Texte de lecture.

L'Ecole polytechnique est le troisième foyer principal, en plus de la banque et des sociétés secrètes, dans lequel la religion saint-simonienne a pris naissance et s’est développée.
Enfantin entre à l’Ecole polytechnique à 17 ans, en 1813. C’est vers elle qu’il se tournera, dès la fin du Producteur, pour amener de nouveaux disciples à l’Eglise saint-simonienne . "Il faut, écrit-il, que l’école polytechnique soit le canal par lequel nos idées se répandent dans la société" 106 . Et de fait, estime Charlety, "la propagande [y] réussit à merveille […] Elle leur fournit les premières recrues. Abel Transon, Jules Lechevalier, Euryale Cazeaux, et aussi de simples auditeurs […] dont plusieurs furent plus tard des disciples ardent tels que Michel Chevalier et Henry Fournel" 107 .
Ainsi, Michel Chevalier (1806-1879) entre à l’Ecole polytechnique en 1824 où il acquiert la formation d’ingénieur des mines et il adhère à l’Eglise saint-simonienne en 1830 lors des séances organisées rue Monsigny, en même temps que Henri Fournel et Jean Reynaud, tous deux ingénieurs également. De très nombreux saint-simoniens, en 1830, sont des ingénieurs formés à l’Ecole polytechnique : Charles Lambert, les frères Paulin, Léon et Edmond Talabot, Lamé, Clapeyron, etc. Une centaine de polytechniciens, plus ou moins acquis à la doctrine correspondaient, en 1830, avec Enfantin. 108
Ces polytechniciens adhérent avec enthousiasme à cette religion saint-simonienne qui accorde une place aussi importante au progrès technique dont ils pensaient être les meilleurs représentants dans l’organisation de la société future. L’adéquation est parfaite de ce point de vue entre le credo industriel du Maître Saint-Simon et la formation technique de nombreux adeptes. Leur religion conforte leur foi dans le progrès de l’humanité et ils enrichissent sans cesse l’Eglise de leurs projets merveilleux de grands travaux, constructions de voies ferrées, de canaux, dont le Système de la Méditerranée 109 semble l’aboutissement grandiose.
Ce système présenté dans le Globe peu de temps avant la fin de sa publication résonne comme le testament du saint-simonisme militant de cette époque : au delà des difficultés du moment, si difficiles à surmonter, il promet à l’humanité un avenir radieux, placé sous le signe du progrès technique permettant à travers la Méditerranée la réunion de l’Orient et de l’Occident. Il apparaît comme l'aboutissement de tous les projets qui ont habité le saint-simonisme au cours de ces sept années d’intense propagande : des conceptions techniques très audacieuses et novatrices ; une mystique de l’association universelle englobant tous les hommes et tous les peuples ; la primauté de l’activité industrielle de la banque qui doit créditer l’ensemble de ces projets en recourant abondamment à l’instrument monétaire.

Données disponibles.
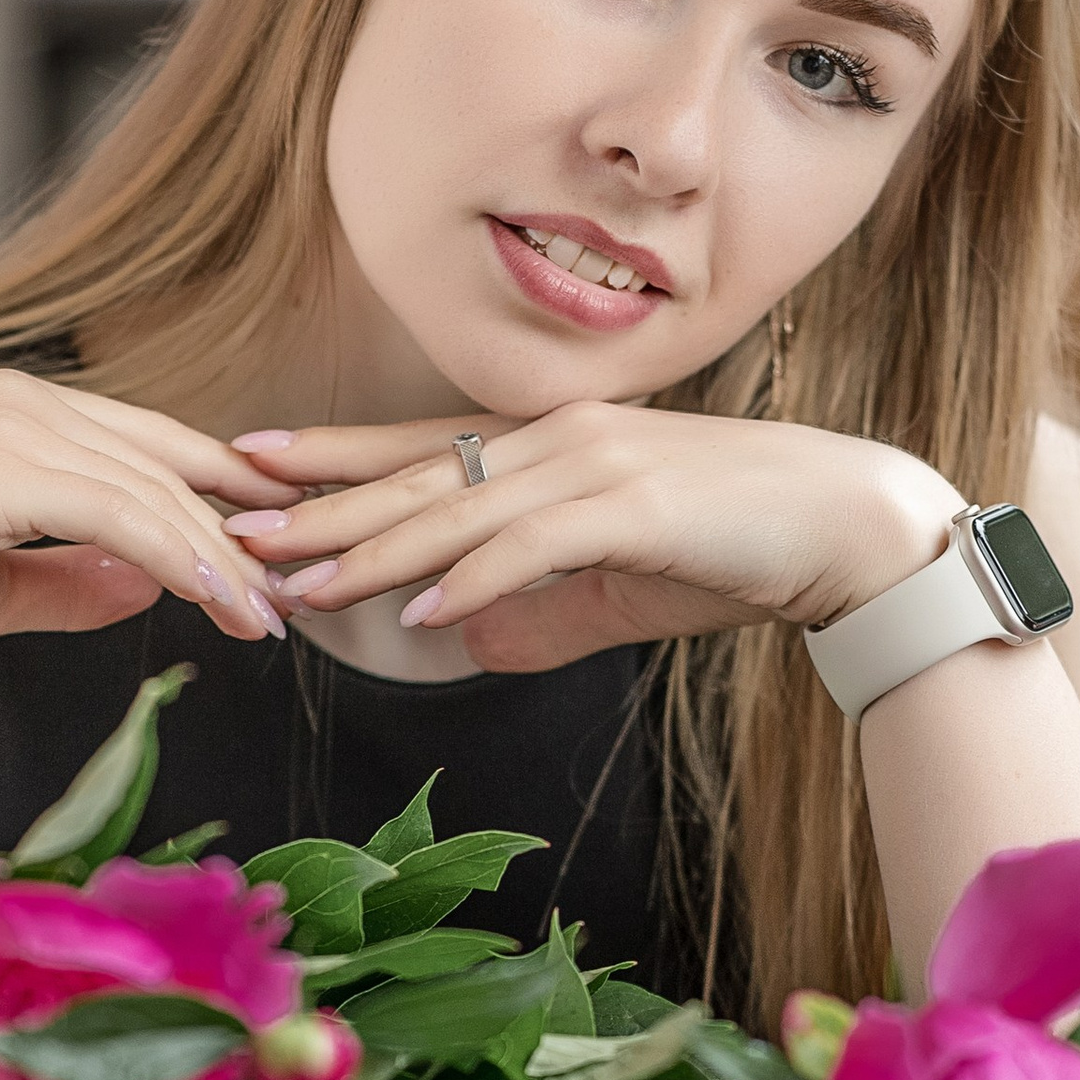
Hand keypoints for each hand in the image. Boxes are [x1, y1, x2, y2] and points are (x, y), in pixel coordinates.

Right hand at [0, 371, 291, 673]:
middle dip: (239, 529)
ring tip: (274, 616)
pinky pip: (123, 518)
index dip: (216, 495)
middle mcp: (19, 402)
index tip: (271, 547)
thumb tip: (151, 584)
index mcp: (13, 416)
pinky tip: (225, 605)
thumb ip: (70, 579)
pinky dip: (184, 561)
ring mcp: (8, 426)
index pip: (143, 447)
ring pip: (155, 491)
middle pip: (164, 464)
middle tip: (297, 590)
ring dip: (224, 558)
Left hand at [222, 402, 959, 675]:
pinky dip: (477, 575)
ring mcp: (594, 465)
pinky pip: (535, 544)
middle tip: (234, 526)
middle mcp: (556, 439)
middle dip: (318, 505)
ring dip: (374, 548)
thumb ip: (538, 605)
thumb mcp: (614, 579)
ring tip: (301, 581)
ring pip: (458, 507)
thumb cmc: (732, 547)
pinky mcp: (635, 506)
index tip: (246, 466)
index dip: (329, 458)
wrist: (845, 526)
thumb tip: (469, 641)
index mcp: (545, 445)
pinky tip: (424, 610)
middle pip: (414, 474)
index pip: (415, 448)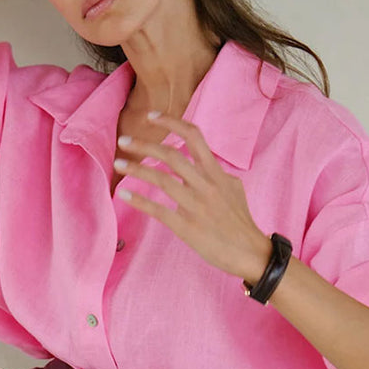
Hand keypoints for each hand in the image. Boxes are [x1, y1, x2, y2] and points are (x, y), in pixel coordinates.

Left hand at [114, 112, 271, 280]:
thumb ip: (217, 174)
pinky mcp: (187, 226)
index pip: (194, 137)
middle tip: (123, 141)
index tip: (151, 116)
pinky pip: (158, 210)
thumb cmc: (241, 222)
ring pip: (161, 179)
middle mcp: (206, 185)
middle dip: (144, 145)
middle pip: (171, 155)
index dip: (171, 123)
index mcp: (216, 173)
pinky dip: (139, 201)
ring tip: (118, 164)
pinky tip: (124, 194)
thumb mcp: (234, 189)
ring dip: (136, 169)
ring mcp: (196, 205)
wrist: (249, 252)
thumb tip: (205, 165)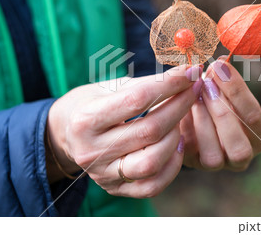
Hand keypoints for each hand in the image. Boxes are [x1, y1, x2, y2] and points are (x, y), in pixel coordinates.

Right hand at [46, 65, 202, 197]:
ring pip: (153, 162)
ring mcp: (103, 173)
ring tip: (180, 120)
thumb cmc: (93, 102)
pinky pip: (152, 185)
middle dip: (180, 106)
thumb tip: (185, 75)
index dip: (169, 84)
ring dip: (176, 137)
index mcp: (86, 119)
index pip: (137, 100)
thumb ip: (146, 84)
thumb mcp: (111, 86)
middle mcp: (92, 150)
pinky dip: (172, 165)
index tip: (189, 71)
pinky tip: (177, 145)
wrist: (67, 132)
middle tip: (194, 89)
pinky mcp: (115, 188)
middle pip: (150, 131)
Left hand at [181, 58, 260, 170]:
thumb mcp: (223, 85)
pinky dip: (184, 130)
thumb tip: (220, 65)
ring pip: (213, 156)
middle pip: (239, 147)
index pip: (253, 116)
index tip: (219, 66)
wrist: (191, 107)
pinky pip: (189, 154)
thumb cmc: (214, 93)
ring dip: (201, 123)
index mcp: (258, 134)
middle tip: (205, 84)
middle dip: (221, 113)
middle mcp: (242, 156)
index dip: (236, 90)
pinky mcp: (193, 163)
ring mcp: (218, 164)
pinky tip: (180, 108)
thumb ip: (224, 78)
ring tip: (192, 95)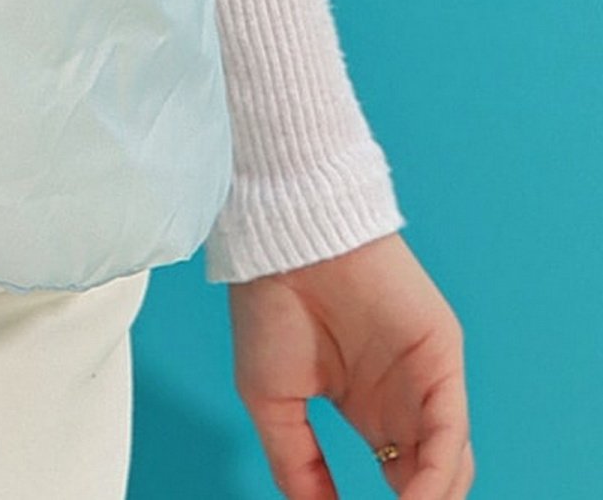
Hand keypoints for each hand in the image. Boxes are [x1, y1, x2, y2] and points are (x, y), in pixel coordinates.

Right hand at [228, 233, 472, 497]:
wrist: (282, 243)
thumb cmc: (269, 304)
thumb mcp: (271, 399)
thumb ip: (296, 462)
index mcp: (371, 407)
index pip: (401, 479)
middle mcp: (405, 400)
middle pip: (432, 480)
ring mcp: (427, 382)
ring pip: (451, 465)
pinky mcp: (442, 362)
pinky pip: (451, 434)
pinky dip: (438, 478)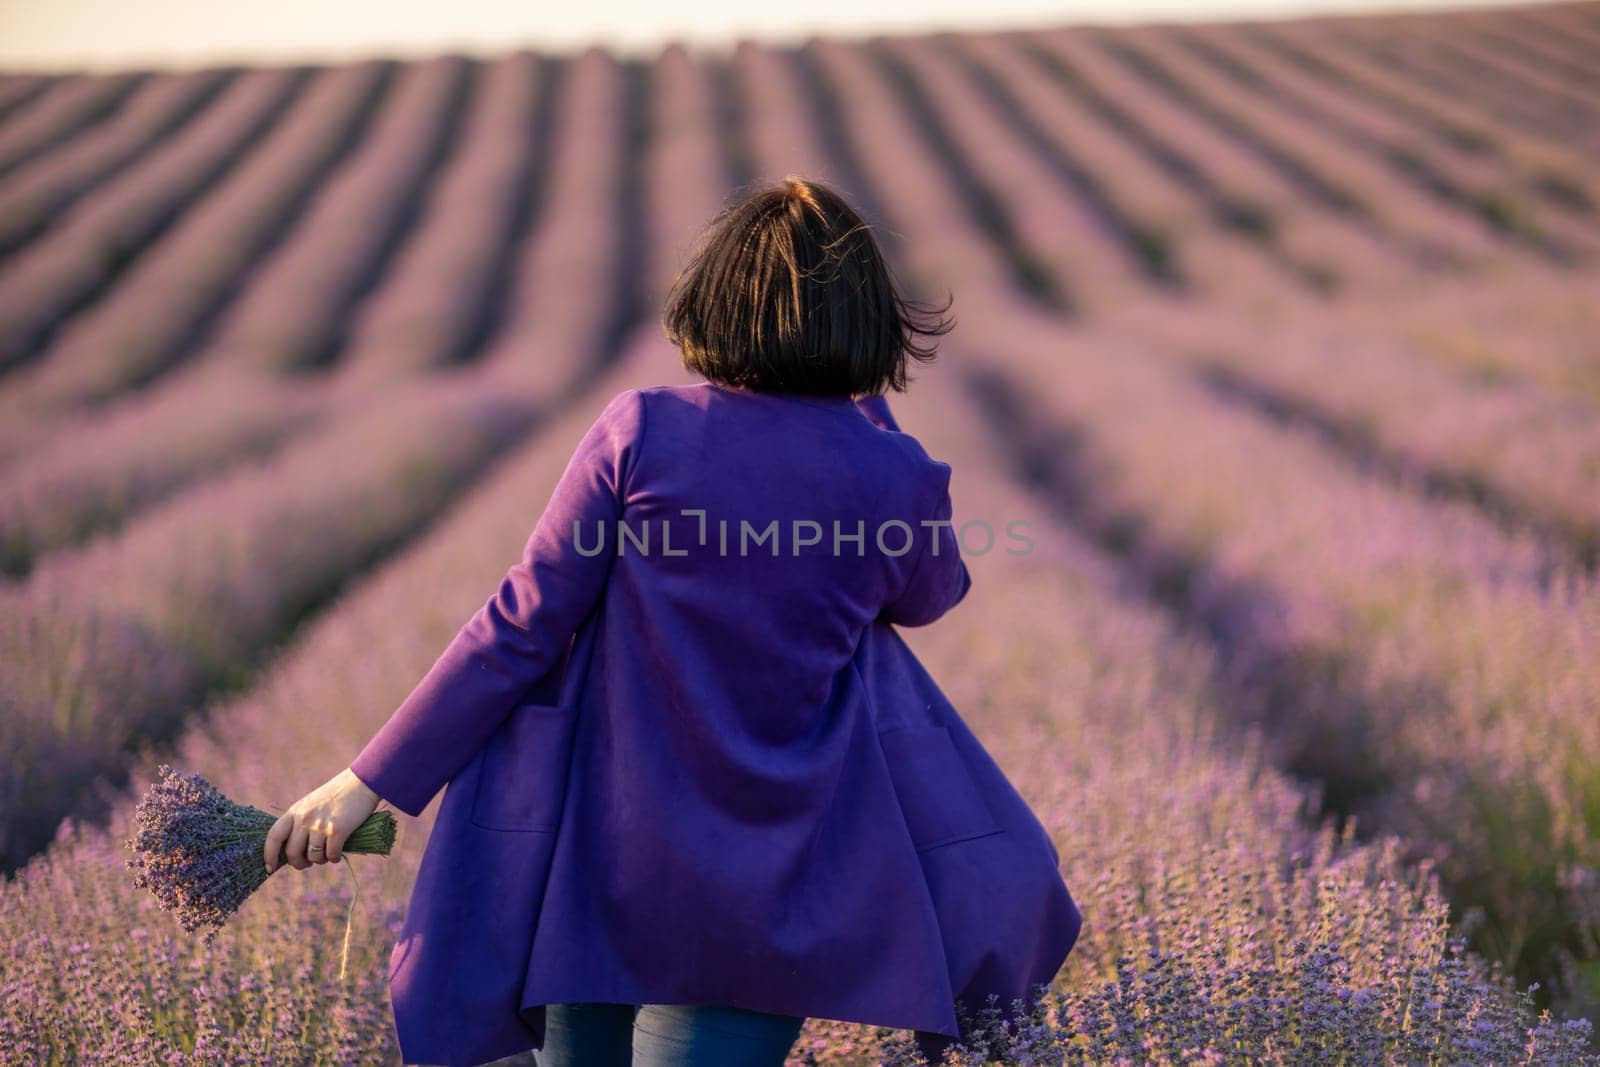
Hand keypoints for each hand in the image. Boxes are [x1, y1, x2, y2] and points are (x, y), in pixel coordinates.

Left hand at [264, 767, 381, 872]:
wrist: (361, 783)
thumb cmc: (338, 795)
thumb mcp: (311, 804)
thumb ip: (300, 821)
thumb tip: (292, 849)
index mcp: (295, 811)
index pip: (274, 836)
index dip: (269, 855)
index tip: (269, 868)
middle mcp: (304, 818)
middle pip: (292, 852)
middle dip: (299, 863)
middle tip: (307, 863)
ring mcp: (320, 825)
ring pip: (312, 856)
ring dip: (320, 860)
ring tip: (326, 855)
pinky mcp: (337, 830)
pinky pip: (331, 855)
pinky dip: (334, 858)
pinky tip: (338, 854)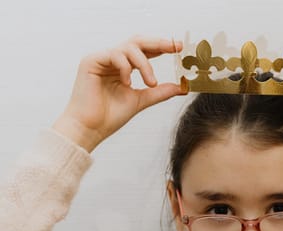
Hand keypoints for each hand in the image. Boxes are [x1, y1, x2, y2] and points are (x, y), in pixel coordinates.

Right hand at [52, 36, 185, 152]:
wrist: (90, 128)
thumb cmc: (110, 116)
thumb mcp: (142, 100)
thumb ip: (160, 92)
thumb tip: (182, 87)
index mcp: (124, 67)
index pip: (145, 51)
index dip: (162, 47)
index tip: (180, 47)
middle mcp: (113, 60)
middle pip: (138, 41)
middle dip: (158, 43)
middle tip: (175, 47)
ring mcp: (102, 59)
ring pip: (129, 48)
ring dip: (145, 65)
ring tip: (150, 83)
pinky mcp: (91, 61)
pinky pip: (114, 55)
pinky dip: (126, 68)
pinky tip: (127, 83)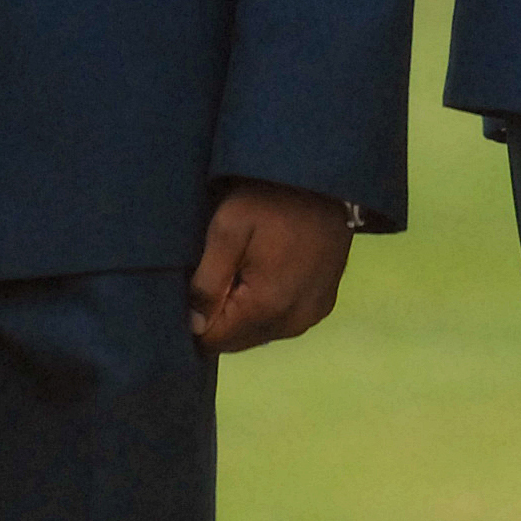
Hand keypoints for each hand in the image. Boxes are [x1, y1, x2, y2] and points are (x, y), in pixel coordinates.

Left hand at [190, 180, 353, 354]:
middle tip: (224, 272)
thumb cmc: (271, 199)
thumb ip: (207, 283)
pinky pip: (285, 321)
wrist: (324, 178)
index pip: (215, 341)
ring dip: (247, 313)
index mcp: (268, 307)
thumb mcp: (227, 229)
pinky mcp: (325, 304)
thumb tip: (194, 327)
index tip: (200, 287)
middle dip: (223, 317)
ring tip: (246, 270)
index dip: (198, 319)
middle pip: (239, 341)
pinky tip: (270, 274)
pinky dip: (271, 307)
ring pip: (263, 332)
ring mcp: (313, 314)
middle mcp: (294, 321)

Énoncé.
Répondez à ces questions d'après le texte sur l'École polytechnique et le saint-simonisme :
(a) À quel âge et en quelle année Enfantin entre-t-il à l'École polytechnique ?
(b) Combien de polytechniciens correspondaient avec Enfantin en 1830 ?
(c) Dans quelle publication le Système de la Méditerranée a-t-il été présenté ?

Corrigé.
(a) À 17 ans, en 1813.
(b) Une centaine.
(c) Dans le Globe.